━━━ Text provided ━━━

Objectives To quantify the relative risk (RR) of childhood deaths across the whole of England during the first year of the COVID-19 pandemic, compared with a similar period of 2019.
Design This work is based on data collected by the National Child Mortality Database (NCMD). Deaths from 1 April 2020 until 31 March 2021 (2020–2021) were compared with those from the same period of 2019–2020. RR and excess mortality were derived for deaths in 2020–2021 vs 2019–2020.
Setting All deaths reported to NCMD in England of children under 18 years of age, between April 2019 and March 2021.
Participants 6490 deaths of children, under the age of 18 years, reported to the NCMD over the study period.
Results Children had similar demographics in the 2 years. There were 356 (198–514) fewer deaths in 2020–2021 than in 2019–2020 (RR 0.90 (0.85 to 0.94), p<0.001). Deaths from infection (RR 0.49 (0.38 to 0.64)) and from other underlying medical conditions (RR 0.75 (0.68 to 0.82)) were lower in 2020–2021 than 2019–2020, and weak evidence (RR 0.50 (0.23 to 1.07), p=0.074) that this was also true of deaths from substance abuse.

━━━ Supplied entries ━━━

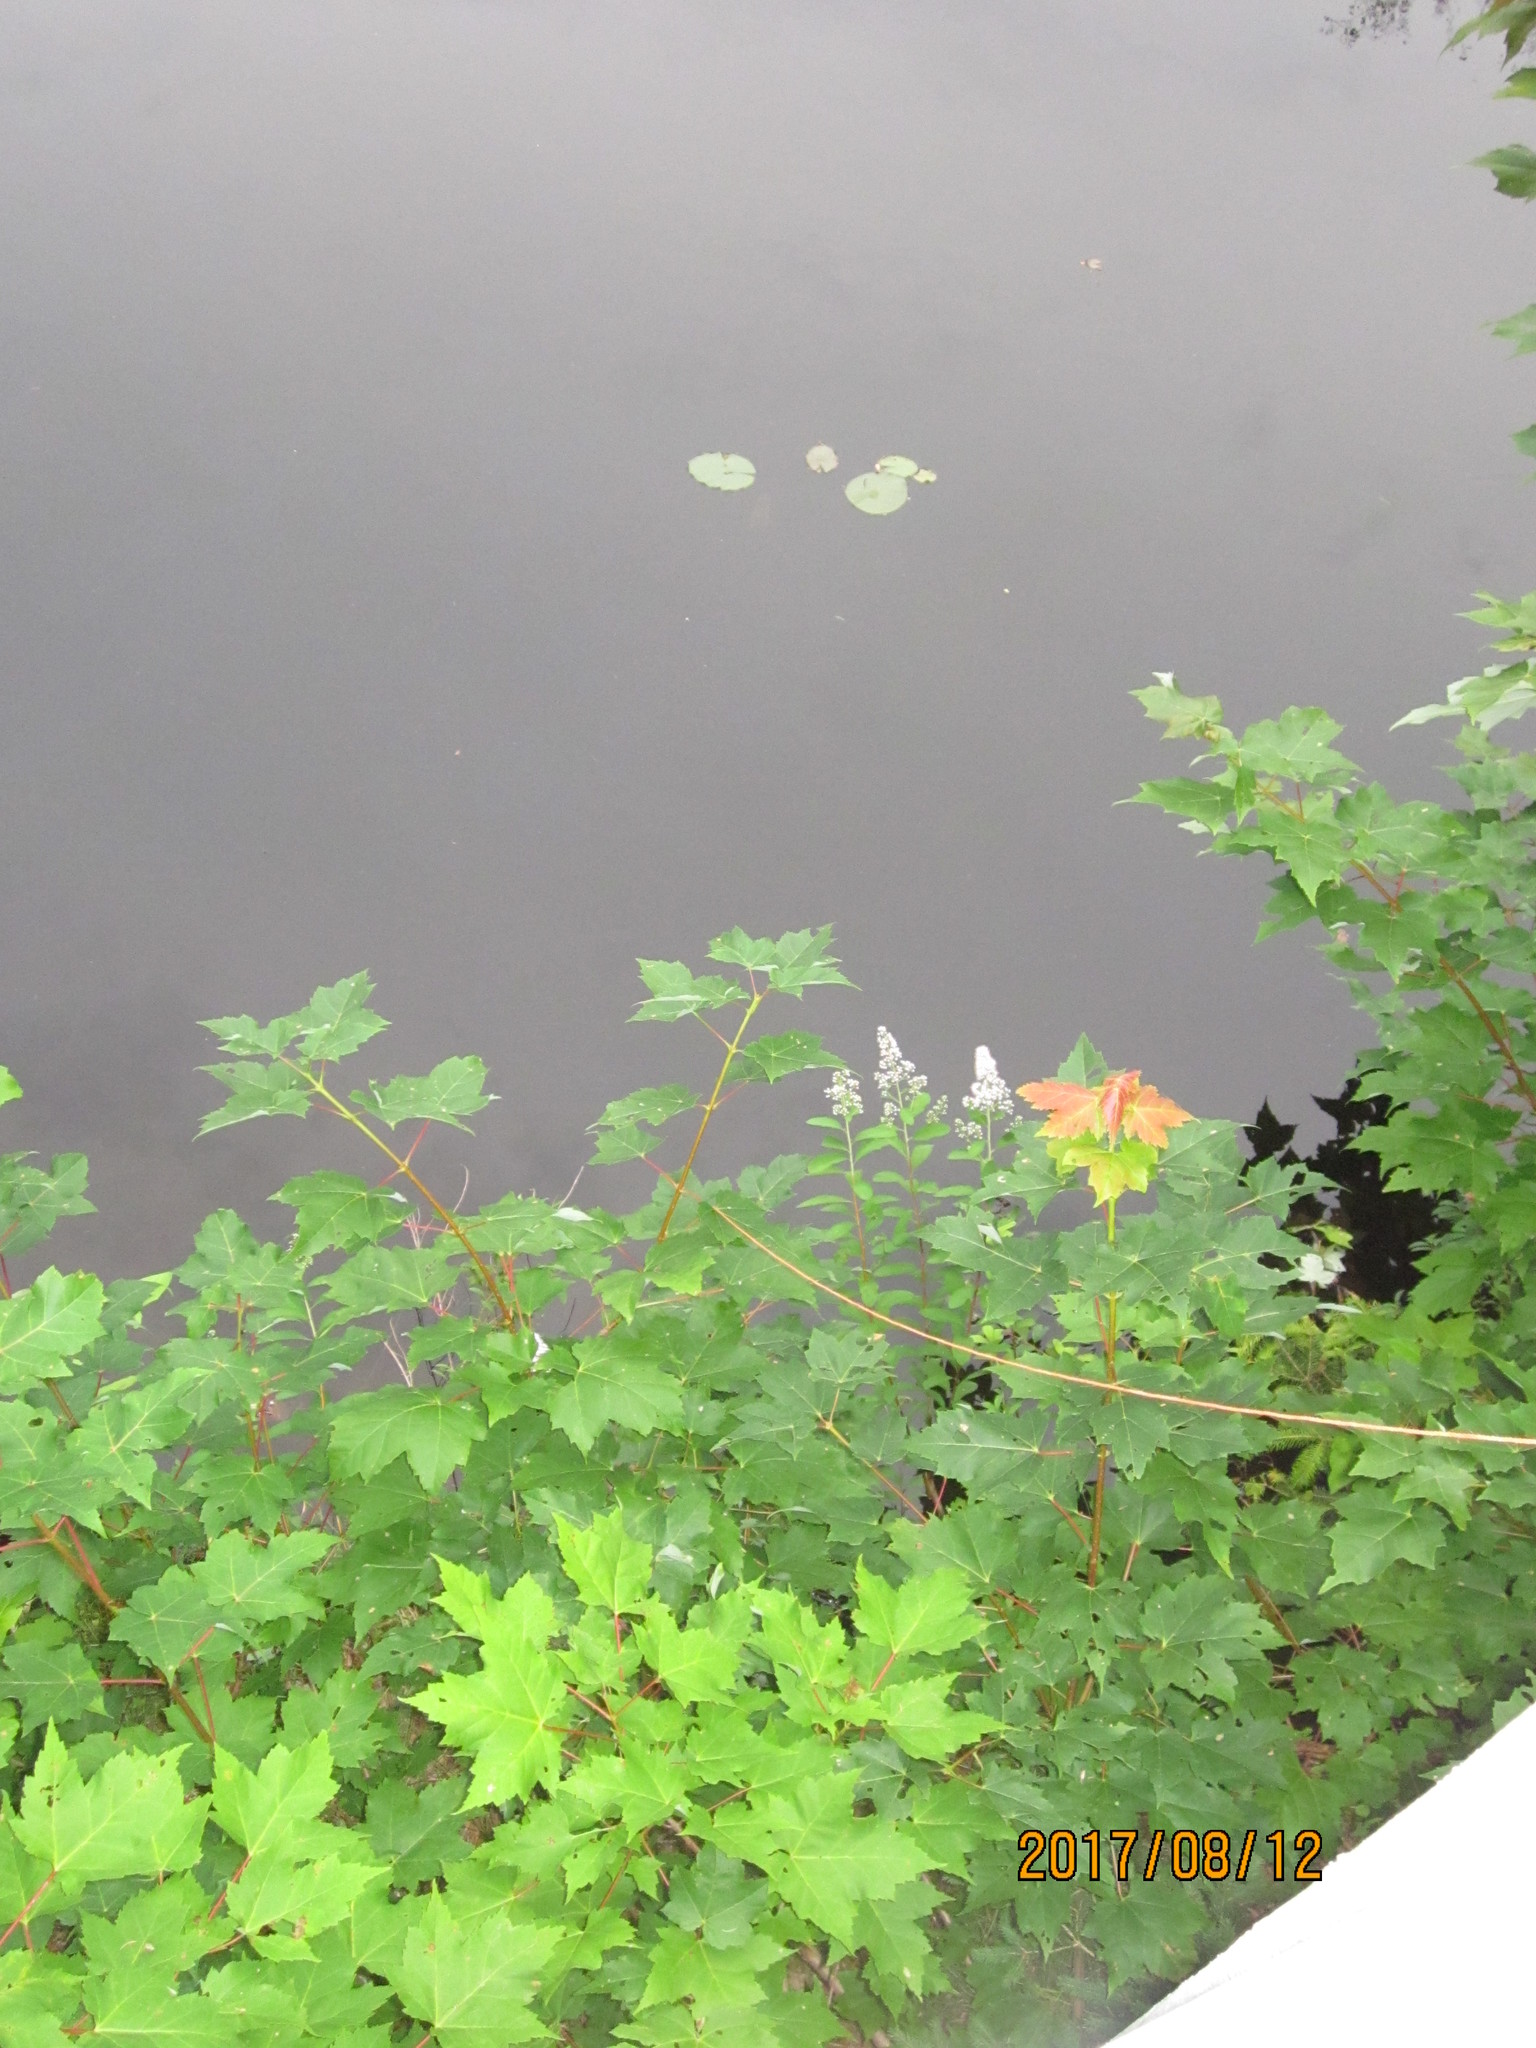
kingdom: Plantae
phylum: Tracheophyta
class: Magnoliopsida
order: Rosales
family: Rosaceae
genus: Spiraea
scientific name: Spiraea alba
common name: Pale bridewort
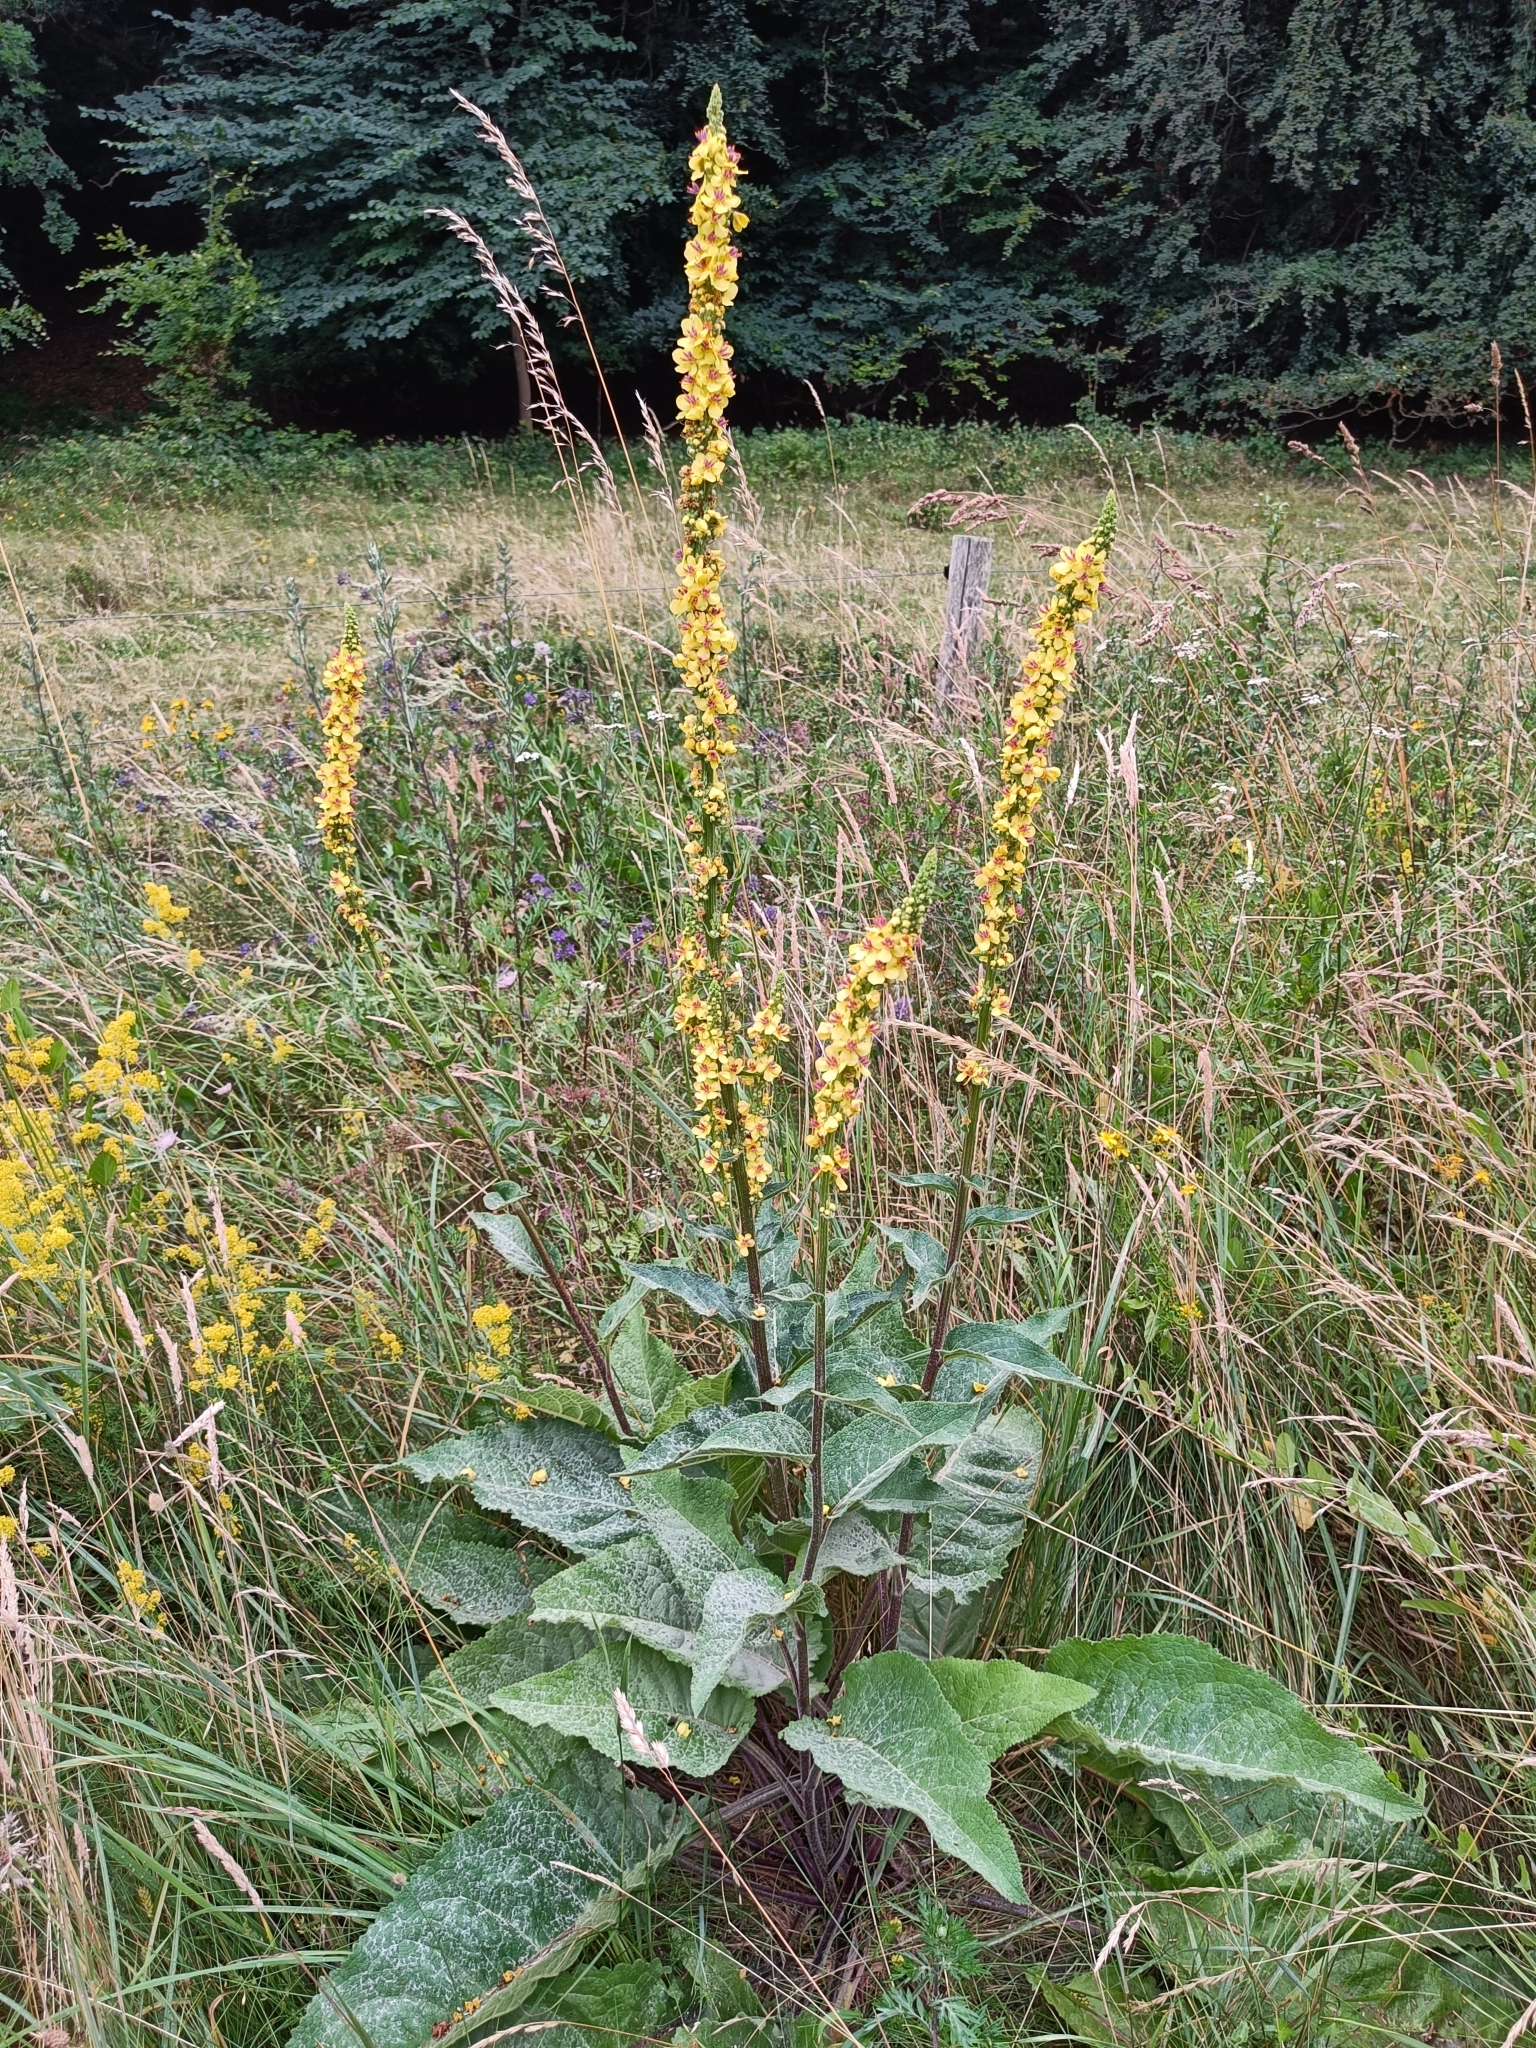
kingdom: Plantae
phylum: Tracheophyta
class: Magnoliopsida
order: Lamiales
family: Scrophulariaceae
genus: Verbascum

━━━

List every relative risk point estimate in the Results section of the abstract on childhood deaths in England, and state which deaths each one refers to.

- 0.90: all deaths in 2020–2021 compared with 2019–2020
- 0.49: deaths from infection
- 0.75: deaths from other underlying medical conditions
- 0.50: deaths from substance abuse